= Livermore-Amador Symphony =

The Livermore-Amador Symphony is a local symphony orchestra composed of musicians from the Tri-Valley in the San Francisco Bay Area, United States.

The Symphony was established in 1963, drawing mainly from the amateur musicians in Livermore, California, and surrounding cities. Four main concerts are played each season, which runs from September to May, as well as a fundraising "Pops" concert series each fall. The four main concerts are held in the Bankhead Theater of the Livermore Valley Performing Arts Center. The repertoire is classical music ranging from baroque to modern.

For the 2010–2011 season, the conductor is Dr. Arthur P. Barnes, a professor emeritus at Stanford University who has conducted the orchestra since 1964 when he was a doctoral student at Stanford. The concertmaster is Kristina Anderson. Dr. Barnes, Ms. Anderson, and the principal cello are the only paid regular players; the rest are volunteers.
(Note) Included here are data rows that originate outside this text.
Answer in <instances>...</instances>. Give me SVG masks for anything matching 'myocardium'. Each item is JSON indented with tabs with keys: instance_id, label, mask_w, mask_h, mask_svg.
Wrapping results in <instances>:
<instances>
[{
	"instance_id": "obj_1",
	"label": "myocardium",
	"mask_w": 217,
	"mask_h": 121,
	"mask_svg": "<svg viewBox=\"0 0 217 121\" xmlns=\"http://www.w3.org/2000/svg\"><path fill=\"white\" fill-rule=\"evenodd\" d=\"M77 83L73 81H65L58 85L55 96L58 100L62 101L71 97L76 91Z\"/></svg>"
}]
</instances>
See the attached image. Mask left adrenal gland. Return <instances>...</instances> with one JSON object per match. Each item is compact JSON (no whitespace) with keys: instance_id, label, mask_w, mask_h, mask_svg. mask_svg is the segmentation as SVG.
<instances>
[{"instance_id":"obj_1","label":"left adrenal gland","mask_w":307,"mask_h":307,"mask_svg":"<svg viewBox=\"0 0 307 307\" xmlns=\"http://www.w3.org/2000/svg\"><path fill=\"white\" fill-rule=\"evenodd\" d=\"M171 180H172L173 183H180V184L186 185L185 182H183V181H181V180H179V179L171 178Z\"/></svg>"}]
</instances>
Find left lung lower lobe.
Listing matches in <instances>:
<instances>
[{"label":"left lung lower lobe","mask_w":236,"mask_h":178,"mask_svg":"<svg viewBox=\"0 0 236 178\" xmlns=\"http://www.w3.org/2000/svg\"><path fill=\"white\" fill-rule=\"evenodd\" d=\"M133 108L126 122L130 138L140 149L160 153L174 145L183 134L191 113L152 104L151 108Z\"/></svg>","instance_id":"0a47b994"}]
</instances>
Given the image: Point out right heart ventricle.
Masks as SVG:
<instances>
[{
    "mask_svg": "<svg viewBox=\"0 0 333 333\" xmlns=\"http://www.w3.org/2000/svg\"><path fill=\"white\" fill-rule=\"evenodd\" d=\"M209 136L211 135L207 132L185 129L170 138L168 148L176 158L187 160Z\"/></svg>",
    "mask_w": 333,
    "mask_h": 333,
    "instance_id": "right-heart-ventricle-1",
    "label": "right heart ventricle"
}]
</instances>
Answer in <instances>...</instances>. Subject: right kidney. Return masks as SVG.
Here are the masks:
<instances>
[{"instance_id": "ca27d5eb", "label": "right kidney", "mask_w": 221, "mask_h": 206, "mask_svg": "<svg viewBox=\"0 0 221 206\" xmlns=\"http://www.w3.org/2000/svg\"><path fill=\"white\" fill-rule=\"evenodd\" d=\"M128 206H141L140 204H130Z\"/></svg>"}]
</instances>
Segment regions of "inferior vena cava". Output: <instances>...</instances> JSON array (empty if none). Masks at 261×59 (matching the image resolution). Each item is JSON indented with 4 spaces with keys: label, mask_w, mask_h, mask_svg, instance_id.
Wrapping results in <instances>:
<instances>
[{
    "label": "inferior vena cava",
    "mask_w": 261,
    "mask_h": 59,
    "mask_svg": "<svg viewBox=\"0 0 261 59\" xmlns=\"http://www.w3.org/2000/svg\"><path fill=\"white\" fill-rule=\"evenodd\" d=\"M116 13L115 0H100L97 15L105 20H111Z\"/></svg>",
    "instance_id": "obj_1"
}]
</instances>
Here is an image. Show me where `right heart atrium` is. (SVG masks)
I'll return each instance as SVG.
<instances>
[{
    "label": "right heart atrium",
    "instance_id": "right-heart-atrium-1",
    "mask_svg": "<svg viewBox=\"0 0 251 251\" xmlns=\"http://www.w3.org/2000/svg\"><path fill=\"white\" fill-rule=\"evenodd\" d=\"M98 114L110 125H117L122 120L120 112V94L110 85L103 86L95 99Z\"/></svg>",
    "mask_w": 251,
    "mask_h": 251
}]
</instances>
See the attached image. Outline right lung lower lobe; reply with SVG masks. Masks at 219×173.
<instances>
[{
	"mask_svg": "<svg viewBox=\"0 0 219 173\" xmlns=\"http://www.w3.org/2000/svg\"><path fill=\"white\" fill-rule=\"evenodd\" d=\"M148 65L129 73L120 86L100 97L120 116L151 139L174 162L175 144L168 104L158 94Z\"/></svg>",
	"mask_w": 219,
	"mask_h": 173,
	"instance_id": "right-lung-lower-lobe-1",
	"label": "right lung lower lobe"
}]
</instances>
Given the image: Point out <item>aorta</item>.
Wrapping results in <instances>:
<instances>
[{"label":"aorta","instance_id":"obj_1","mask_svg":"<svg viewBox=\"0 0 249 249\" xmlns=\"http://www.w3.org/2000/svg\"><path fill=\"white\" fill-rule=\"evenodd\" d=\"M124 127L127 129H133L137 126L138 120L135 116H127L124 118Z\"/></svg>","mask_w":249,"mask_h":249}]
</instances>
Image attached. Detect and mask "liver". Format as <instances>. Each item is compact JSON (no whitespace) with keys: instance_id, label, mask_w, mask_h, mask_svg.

The Symphony is a member of the Association of California Symphony Orchestras and the League of American Orchestras. Education and outreach have long been concerns of the Symphony, and a committee was appointed in 1965 to establish an award for a musician graduating from a local high school. This tradition has continued with a few memorial awards added. The Symphony Association has sponsored a yearly competition for young musicians which has discovered some talented young people.